■ REQUIRED ACTION 1 ■
Decide whether each statement below agrees with the prospectus passage on how the Common Stock may be sold. Answer yes or no for (a), (b) and (c), and quote the words of that passage that decide each one: (a) Broker-dealers hired by the Selling Stockholders may bring other broker-dealers into sales. (b) The Selling Stockholders may sell the Common Stock only under this prospectus. (c) A broker-dealer acting as agent for a buyer may receive commissions from that buyer.
■ REQUIRED ACTION 2 ■
Pick up the prospectus passage on selling the Common Stock after its final sentence and write the next part.

■ TEXT SEGMENT ■

*** Block opens ***

The Selling Stockholders may, from time to time, pledge or grant a security interest in some or all of the Common Stock owned by them and, if they default in the performance of their secured obligations, the pledgees or secured parties may offer and sell the Common Stock, from time to time, under this prospectus, or under an amendment to this prospectus under Rule 424(b)(3) or other applicable provision of the Securities Act, amending the list of selling stockholders to include the pledgee, transferee or other successors in interest as selling stockholders under this prospectus. The Selling Stockholders also may transfer the Common Stock in other circumstances, in which case the transferees, pledgees or other successors in interest will be the selling beneficial owners for purposes of this prospectus.

 

The Selling Stockholders may also sell the Common Stock under Rule 144 or any other exemption from registration under the Securities Act, if available, rather than under this prospectus.

 

Broker-dealers engaged by the Selling Stockholders may arrange for other brokers-dealers to participate in sales. Broker-dealers may receive commissions or discounts from the Selling Stockholders (or, if any broker-dealer acts as agent for the purchaser of the Common Stock, from the purchaser) in amounts to be negotiated, but, except as set forth in a supplement to this prospectus, in the case of an agency transaction not in excess of a customary brokerage commission in compliance with Rule 2121 of the Financial Industry Regulatory Authority, or FINRA, and in the case of a principal transaction a markup or markdown in compliance with FINRA Rule 2121.

*** Block closes ***

■ STORED DATA ■
*** Block opens ***

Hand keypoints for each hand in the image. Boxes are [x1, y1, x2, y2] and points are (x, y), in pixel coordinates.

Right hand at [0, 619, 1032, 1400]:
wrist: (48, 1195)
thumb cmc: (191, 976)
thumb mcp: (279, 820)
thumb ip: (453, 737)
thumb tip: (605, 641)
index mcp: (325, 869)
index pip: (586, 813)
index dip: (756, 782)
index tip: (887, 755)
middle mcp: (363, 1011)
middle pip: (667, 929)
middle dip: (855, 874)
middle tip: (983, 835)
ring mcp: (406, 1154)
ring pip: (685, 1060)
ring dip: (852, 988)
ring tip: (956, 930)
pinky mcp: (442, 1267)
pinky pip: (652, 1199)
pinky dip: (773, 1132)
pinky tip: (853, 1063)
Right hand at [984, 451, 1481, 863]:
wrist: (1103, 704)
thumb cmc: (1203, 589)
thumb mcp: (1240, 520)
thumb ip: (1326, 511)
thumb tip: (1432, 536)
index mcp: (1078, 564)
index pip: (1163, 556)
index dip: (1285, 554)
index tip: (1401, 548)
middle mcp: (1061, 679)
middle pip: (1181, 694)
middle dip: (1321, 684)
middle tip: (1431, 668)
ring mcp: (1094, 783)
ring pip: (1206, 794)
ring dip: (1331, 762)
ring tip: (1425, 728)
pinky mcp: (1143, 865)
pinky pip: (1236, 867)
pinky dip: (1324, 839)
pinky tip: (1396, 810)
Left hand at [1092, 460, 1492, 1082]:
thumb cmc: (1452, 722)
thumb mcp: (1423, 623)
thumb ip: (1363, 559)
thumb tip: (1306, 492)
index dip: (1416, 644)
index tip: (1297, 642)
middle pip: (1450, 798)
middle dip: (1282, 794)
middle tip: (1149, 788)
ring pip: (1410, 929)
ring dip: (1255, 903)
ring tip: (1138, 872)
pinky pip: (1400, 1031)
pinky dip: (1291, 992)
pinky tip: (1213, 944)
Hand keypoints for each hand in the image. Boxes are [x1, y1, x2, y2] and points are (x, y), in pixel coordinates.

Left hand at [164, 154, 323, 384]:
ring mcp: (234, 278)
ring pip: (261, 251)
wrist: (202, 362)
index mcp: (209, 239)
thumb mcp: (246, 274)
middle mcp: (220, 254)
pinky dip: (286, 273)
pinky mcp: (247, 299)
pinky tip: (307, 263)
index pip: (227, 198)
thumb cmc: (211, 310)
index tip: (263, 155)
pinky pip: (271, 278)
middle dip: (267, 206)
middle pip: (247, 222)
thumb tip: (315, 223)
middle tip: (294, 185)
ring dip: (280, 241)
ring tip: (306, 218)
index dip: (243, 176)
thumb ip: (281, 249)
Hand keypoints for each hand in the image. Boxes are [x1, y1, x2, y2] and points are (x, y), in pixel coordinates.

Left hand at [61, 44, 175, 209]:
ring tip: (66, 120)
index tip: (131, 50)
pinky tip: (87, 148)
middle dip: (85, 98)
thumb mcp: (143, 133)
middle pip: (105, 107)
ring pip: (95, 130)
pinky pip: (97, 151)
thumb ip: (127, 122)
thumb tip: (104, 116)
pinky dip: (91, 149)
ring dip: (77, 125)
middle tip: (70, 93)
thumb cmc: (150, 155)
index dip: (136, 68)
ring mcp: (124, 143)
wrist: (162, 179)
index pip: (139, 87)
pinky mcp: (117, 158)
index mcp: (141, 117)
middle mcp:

*** Block closes ***
*** Block opens ***

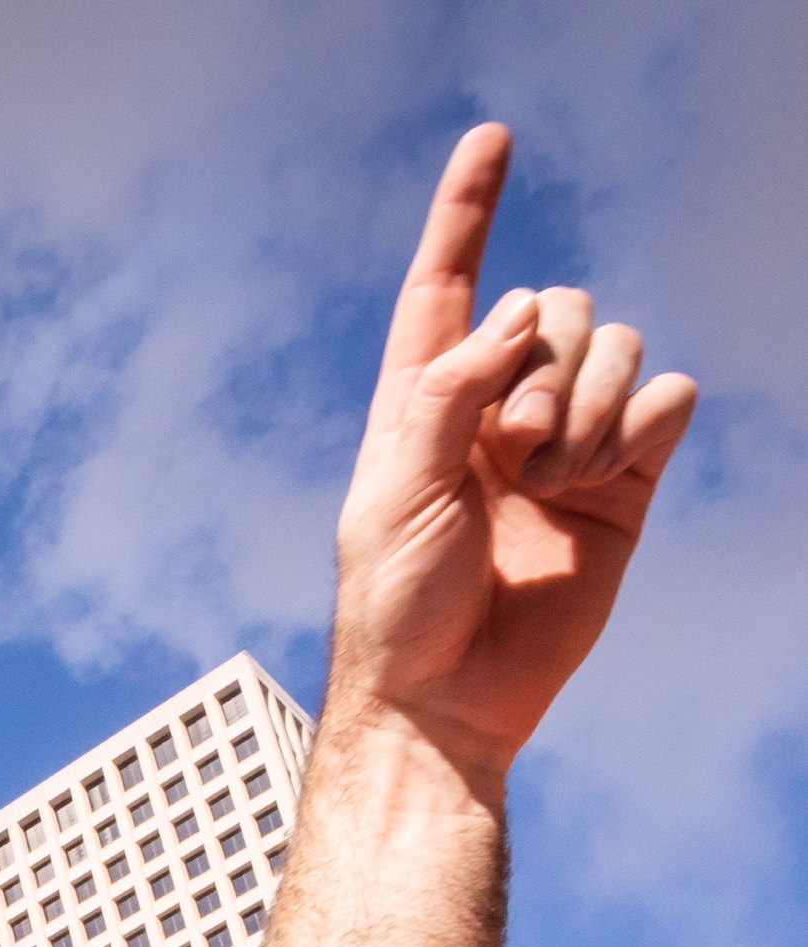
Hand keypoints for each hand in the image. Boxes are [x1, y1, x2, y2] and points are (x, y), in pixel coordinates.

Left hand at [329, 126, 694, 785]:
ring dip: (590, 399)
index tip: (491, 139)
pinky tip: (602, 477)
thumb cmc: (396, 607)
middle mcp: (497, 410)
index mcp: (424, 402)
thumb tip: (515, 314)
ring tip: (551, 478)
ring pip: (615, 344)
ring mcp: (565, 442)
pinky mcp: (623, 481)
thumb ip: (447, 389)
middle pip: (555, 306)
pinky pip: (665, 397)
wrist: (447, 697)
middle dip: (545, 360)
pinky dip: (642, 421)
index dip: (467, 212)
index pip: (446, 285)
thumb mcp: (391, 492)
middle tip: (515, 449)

*** Block closes ***

■ ANSWER AREA 1 ■
(a) Yes: "Broker-dealers engaged by the Selling Stockholders may arrange for other brokers-dealers to participate in sales."
(b) No: "The Selling Stockholders may also sell the Common Stock under Rule 144 or any other exemption from registration under the Securities Act, if available, rather than under this prospectus."
(c) Yes: "(or, if any broker-dealer acts as agent for the purchaser of the Common Stock, from the purchaser)"

■ ANSWER AREA 2 ■
 

In connection with the sale of the Common Stock or interests therein, the Selling Stockholders may enter into hedging transactions with broker-dealers or other financial institutions, which may in turn engage in short sales of the Common Stock in the course of hedging the positions they assume. The Selling Stockholders may also sell the Common Stock short and deliver the Common Stock to close out their short positions, or loan or pledge the Common Stock to broker-dealers that in turn may sell the Common Stock. The Selling Stockholders may also enter into option or other transactions with broker-dealers or other financial institutions or create one or more derivative securities which require the delivery to such broker-dealer or other financial institution of the Common Stock offered by this prospectus, which shares such broker-dealer or other financial institution may resell pursuant to this prospectus (as supplemented or amended to reflect such transaction).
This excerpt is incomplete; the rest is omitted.